4. What type of supplements do these animals need? I read that they need a calcium supplement, but also read a largely varied opinion on when, how, and which calcium supplement to give the gecko. I would just like clarification on this as well. Please ensure that during the day, with your heat bulb, you ALSO have a UVB bulb, preferably a tube light, but spiral CFL bulbs will suffice. Ensure these rays can reach your reptile from where they would be basking. TO many people put the heat bulb on one side, and the UBV on the other which defeats the entire purpose of mimicking the sun. As per Calcium supplements, everyone will tell you something different. Guaranteed! Even between 2 herp vets you can get different answers. I would read the first reply to this topic. http://www.geckosunlimited.com/community/n00b-central/47926-calcium-powder-d3.html


----------



## FireKidomaru (Jan 24, 2010)

Thank you so much for your answers! i will check out the link


----------



## InStitches (May 26, 2014)

FireKidomaru said:


> Hey all! I am currently looking to get a leopard gecko and I am a first time reptile owner. I am doing a TON of research and I just had a few questions about topics that I have seen different opinions on.
> 1. What is the best substrate to use? I have read sand is bad due to the possibility of ingestion and clogging up the gecko's system, so what is the preferred one to use?
> 2. Which is better to heat the enclosure, an under tank pad, or a light? I have read articles endorsing both so I wanted an opinion on which is better from a gecko owner.
> 3. What type of moss is good to use in their shed box? Is there a specific type that makes them happier, or is any type of moss just fine?
> ...


1. No substrate! The best "substrate" is tile or paper/paper towel liner. Anything else can cause impaction. And tile is easy to clean/have cut at local home improvement store, + looks great.
2. Under tank heater, belly heat is best for digestion and light can be harsh on eyes. My geckos love to splat out on the tile above the UTH  It's soooo cute.
3. I hear spagnum moss or damp paper towels works, I use damp paper towels.
4. You can use the Repashy power on every single feeding and not need any other supplement from what I can tell. My geckos reject this, so it's Calcium + D daily and a multivitamin weekly. Some owners leave a "capful" of calcium (no D) in the tank for their gecko to lick up at-will to prevent deficiencies, and some say this causes overdose. So it's up to you really  If you feed Repashy Grub Pie (http://www.store.repashy.com/by-product-name-en/grub-pie-reptile-en/) you should not need a supplement.

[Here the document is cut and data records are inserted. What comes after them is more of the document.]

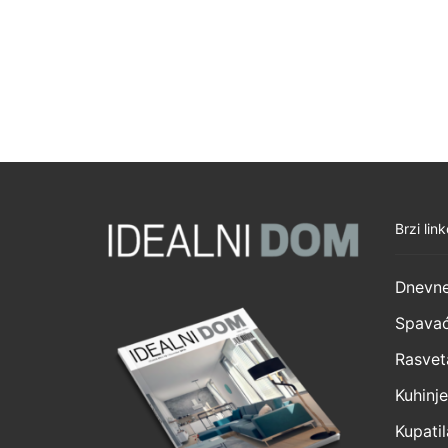
Brzi link
Dnevne
Spavać
Rasvet
Kuhinje
Kupatil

I also highly reccomend this care sheet: http://lizardbeans.tumblr.com/post/109818693654/leopard-gecko-care

My note: it is next to impossible for me to obtain feeders that all three geckos will eat; the bugs also tend to fry in the mail. I've tried almost every feeder available - the only ones I haven't tried are illegal to ship to Florida - and after spending way too much money on feeders, I now feed a combinations of gut-loaded and dusted mealworms (I raise and breed them at home) and Grub Pie, heavier on the Grub Pie. (I even tried real fly larvae, they arrived dead :sad

Hope some of this helps!

edit: adding a few notes since I am moving this to this thread 

UVB bulb is not advised to leopard geckos, which are nocturnal. The vitamin D + calcium will work on their own without UVB.
Thermostat that works excellently with UTH, $30: http://www.amazon.com/Zilla-11939-T...d=1440734083&sr=8-2&keywords=zilla+thermostat
My favorite thermometer to make sure that the thermostat is accurate: http://www.amazon.com/Zoo-Med-Repti...440734175&sr=8-6&keywords=reptile+thermometer

So yeah, you can see, rarely does anyone agree on husbandry haha.


----------



## DaytonBetta (Feb 4, 2014)

I'm excited for you! I just got 2 leopard geckos a couple weeks ago. So, i'm not an expert, but I read a lot prior to getting them. 

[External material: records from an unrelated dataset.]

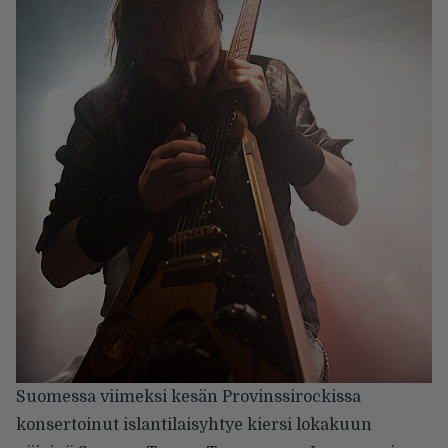
Suomessa viimeksi kesän Provinssirockissa
konsertoinut islantilaisyhtye kiersi lokakuun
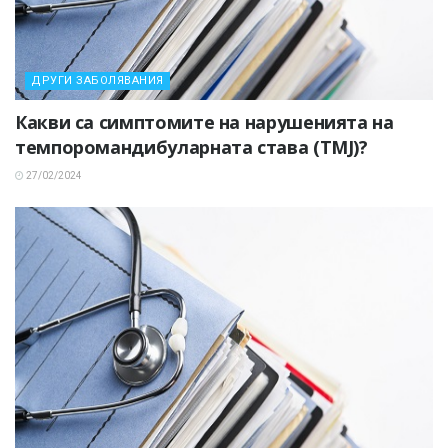
ДРУГИ ЗАБОЛЯВАНИЯ
Какви са симптомите на нарушенията на
темпоромандибуларната става (TMJ)?
27/02/2024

If you are on facebook, there are a couple good groups there. Just search leopard gecko/s.

1. My set up is painted and sealed foam. You can do really cool builds. If you want to see mine you can check out the last couple pages of my journal (in my signature). Tile is good too. I don't like the look of paper towels, but that is easy to clean.

2. Everything i've read says under tank heat is best. They need belly heat to digest. Something on the glass, tile or vinyl, is recommended. They say not paper towels, but I know people do it. You'll want a thermostat to to keep it from getting too hot. Initially I got a Rheastat (cheaper). Don't waste your money, it was impossible to get the temp regulated. Just get a thermostat with a temperature probe. i got my mat and thermostat on Amazon. They are significantly cheaper than at Petsmart.

3. I use moist ecoearth (coconut husk) in a tupperware type container with a lid and two entrances cut in it. They've both shed without problems. I wet it twice a week. The moist hide is between the warm and cool sides of the tank.

4. Ca. I'm still learning about this. I keep a little container (pop bottle lid) in their enclosure. I dust their bugs occasionally. I use exoterra brand that i already had for my frogs. I will probably switch to Rephashy eventually, I'm still researching it. I also have a uvb light bulb for vit D (this is not necessary from what I've read, but some studies show a benefit in leopard geckos.)

I feed Dubia roaches. I'm trying to get a breeding colony going. They are very nutritious. I personally find them less gross than mealworms.

Best wishes!


----------



## FireKidomaru (Jan 24, 2010)

Thank you all for all your input! I really appreciate it


----------